**Work to do**
Pick out and copy every line below that contains the string "like". Case counts.

**Source records**
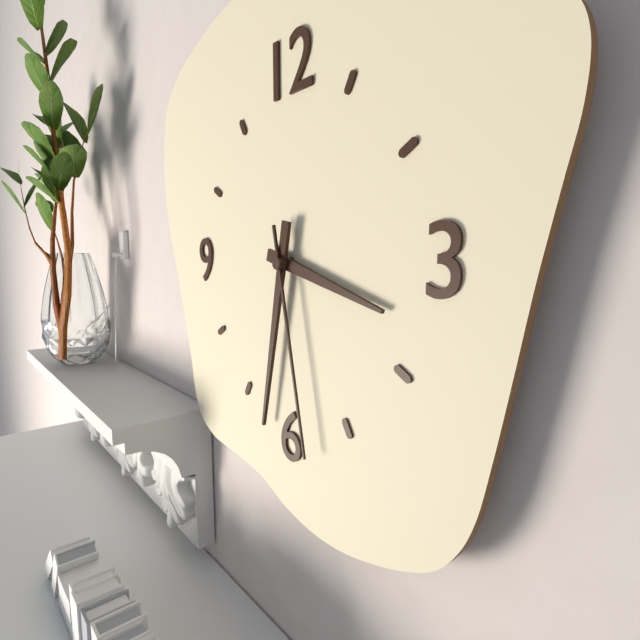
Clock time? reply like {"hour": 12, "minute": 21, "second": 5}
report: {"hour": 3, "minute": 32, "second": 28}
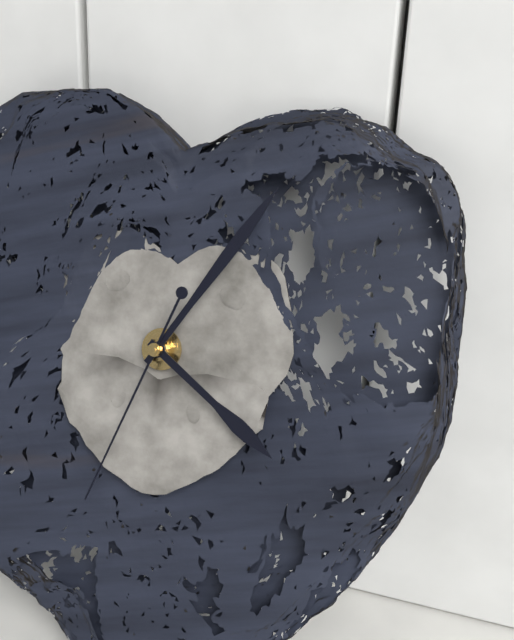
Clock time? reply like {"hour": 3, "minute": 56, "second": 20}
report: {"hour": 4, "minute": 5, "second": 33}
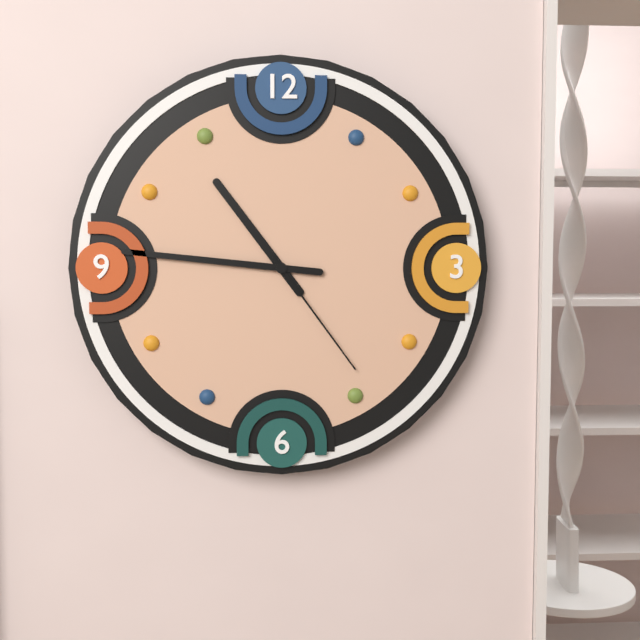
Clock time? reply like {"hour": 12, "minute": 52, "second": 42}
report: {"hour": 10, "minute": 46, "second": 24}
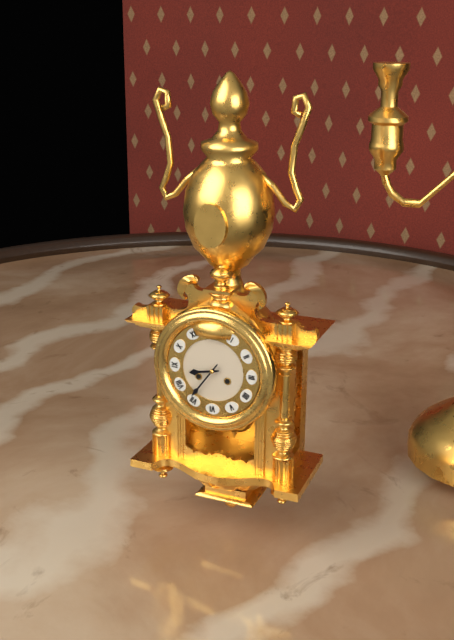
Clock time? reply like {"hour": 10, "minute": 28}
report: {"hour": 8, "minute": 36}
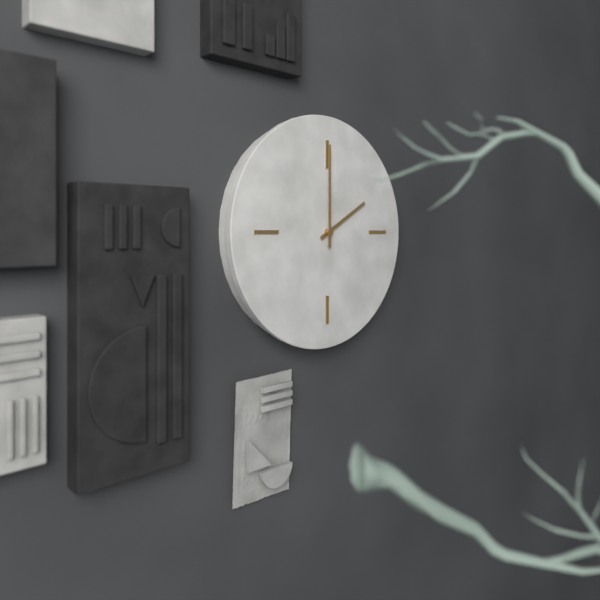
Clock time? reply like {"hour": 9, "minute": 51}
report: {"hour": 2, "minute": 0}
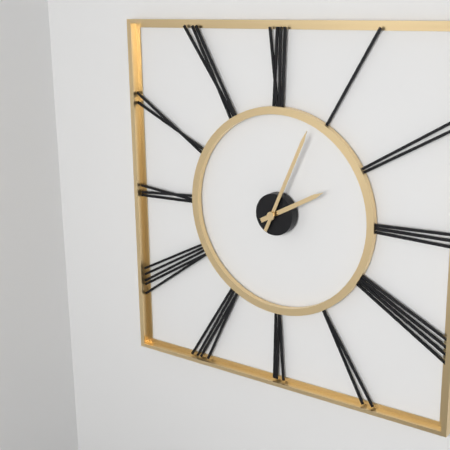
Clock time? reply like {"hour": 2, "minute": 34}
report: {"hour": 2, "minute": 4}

**Task result**
Clock time? reply like {"hour": 12, "minute": 21, "second": 5}
Clock time? reply like {"hour": 3, "minute": 56, "second": 20}
Clock time? reply like {"hour": 12, "minute": 52, "second": 42}
Clock time? reply like {"hour": 10, "minute": 28}
Clock time? reply like {"hour": 9, "minute": 51}
Clock time? reply like {"hour": 2, "minute": 34}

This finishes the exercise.